• **DOCUMENT SEGMENT**:
---+---

Daisy Boman's Bo-men march on Yorkshire

Daisy Boman's Bo-men march on Yorkshire

Daisy Boman is known worldwide for her ‘Bo-men’ – sturdy, square-headed people symbolising man’s essential oneness with each other and ever-hopeful determination to overcome life’s struggles.

They range from tiny figures hanging from a necklace to the monumental public artwork known as The Antwerp Whisperer.

These five giant figures near Antwerp’s Museum aan de Stroom, in the  Eilandje district, combine traditional sculpture with very new technology: those wishing to interact with them can download an app, record a message, and then give the visitor to the city a code which enables them to hear their private message delivered by the highest figure: the Whisperer himself.

---+---

• **EXTRACTED INFORMATION**:
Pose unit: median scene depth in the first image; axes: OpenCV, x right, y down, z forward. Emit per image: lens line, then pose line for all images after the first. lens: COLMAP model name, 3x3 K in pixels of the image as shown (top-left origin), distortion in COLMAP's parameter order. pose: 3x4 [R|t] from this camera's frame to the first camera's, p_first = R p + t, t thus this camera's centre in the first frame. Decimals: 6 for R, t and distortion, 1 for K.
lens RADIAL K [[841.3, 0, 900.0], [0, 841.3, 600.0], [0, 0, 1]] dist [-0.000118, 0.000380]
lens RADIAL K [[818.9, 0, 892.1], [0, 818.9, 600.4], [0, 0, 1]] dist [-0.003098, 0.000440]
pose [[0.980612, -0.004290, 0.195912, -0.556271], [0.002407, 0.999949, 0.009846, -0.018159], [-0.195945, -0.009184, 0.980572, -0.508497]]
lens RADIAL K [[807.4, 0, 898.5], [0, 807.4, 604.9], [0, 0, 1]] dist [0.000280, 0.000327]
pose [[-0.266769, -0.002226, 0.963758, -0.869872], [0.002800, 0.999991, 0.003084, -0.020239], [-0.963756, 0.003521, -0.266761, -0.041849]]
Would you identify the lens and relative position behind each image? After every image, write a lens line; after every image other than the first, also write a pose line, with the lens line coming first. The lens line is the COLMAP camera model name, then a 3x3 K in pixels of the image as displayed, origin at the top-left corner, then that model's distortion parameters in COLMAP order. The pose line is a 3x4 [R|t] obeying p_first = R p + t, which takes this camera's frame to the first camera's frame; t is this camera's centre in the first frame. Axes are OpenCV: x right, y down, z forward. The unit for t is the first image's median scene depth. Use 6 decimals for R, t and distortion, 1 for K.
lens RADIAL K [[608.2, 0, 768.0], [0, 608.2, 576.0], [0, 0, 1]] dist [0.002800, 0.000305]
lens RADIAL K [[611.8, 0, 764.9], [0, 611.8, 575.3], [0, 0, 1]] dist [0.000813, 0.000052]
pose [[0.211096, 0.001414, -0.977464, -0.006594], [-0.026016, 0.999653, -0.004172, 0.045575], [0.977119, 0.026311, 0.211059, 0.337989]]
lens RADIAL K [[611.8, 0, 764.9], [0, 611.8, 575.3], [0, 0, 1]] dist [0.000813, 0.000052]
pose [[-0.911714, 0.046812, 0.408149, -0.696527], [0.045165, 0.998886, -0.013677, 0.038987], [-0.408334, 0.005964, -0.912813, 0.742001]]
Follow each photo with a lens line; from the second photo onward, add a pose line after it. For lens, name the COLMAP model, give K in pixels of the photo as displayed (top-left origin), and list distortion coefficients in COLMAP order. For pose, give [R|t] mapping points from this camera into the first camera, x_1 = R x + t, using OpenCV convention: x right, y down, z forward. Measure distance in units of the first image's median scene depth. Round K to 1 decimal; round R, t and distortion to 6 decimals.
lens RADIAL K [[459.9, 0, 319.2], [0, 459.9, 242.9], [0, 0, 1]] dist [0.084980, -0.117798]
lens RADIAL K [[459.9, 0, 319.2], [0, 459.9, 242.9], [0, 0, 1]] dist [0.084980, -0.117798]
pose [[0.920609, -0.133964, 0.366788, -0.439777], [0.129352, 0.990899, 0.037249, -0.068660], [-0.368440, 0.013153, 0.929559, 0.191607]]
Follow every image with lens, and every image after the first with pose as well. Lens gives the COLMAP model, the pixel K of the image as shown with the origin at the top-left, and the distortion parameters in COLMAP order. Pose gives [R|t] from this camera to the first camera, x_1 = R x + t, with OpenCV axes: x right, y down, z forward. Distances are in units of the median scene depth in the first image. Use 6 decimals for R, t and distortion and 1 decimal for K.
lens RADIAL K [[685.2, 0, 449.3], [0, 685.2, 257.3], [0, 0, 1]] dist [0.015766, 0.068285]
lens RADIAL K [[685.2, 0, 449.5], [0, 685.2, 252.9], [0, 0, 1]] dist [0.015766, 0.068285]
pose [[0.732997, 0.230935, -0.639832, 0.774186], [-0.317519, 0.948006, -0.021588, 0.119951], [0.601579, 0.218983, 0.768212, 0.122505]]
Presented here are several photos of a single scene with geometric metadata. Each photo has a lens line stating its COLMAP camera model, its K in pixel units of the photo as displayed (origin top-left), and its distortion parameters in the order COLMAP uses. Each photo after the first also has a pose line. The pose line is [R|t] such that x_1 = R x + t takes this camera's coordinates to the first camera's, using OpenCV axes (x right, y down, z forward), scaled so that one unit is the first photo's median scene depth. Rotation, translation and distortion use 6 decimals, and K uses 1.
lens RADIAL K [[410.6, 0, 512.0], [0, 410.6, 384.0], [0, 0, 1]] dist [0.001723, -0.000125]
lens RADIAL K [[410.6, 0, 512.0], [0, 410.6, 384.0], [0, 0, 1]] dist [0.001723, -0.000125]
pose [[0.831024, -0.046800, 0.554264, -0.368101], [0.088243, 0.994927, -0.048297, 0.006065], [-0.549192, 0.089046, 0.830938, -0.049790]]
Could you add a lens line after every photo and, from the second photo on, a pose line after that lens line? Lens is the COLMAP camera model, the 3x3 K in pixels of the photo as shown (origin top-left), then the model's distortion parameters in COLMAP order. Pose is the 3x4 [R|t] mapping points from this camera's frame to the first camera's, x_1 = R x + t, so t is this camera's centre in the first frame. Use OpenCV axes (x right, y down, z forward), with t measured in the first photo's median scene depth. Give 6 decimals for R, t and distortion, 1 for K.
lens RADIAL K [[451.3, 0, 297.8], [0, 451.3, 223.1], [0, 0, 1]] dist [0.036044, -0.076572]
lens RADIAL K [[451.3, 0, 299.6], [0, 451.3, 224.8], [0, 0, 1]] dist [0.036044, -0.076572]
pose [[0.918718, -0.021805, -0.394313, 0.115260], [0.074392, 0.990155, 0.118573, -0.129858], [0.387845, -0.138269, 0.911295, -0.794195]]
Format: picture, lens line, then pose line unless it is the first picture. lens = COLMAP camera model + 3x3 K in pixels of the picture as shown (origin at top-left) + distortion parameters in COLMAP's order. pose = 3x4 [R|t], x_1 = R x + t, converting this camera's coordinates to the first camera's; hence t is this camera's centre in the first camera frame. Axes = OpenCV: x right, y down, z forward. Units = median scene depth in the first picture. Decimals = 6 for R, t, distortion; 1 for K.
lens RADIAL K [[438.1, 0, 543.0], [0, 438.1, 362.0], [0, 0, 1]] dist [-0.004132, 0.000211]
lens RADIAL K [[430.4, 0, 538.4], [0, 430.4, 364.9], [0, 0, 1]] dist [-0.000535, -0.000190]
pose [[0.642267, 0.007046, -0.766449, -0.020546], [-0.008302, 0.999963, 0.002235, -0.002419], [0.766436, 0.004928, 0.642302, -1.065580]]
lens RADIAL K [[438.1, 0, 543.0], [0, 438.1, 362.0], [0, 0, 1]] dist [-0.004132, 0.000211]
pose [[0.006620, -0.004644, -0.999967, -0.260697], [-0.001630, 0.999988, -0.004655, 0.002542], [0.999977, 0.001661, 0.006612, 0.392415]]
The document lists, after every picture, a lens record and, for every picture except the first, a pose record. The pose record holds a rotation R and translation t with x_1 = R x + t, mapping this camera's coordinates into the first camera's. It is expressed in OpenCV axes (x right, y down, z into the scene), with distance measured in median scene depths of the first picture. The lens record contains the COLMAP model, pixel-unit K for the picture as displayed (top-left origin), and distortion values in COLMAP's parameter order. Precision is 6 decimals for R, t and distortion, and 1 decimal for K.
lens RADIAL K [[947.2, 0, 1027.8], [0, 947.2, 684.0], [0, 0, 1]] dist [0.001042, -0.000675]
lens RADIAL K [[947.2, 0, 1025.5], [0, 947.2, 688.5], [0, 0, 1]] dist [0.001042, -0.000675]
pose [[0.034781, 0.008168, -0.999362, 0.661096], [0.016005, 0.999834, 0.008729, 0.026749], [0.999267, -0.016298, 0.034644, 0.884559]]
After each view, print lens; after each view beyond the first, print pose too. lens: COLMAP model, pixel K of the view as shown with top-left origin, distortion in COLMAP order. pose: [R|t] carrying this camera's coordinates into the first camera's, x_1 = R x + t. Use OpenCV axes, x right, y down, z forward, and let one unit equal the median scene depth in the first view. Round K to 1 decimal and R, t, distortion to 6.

---+---

• **YOUR GOAL**: Reproduce the passage of the Bo-men article above from "Daisy Boman is" up to and including "overcome life’s struggles.".

• **RESULT BELOW**:
Daisy Boman is known worldwide for her ‘Bo-men’ – sturdy, square-headed people symbolising man’s essential oneness with each other and ever-hopeful determination to overcome life’s struggles.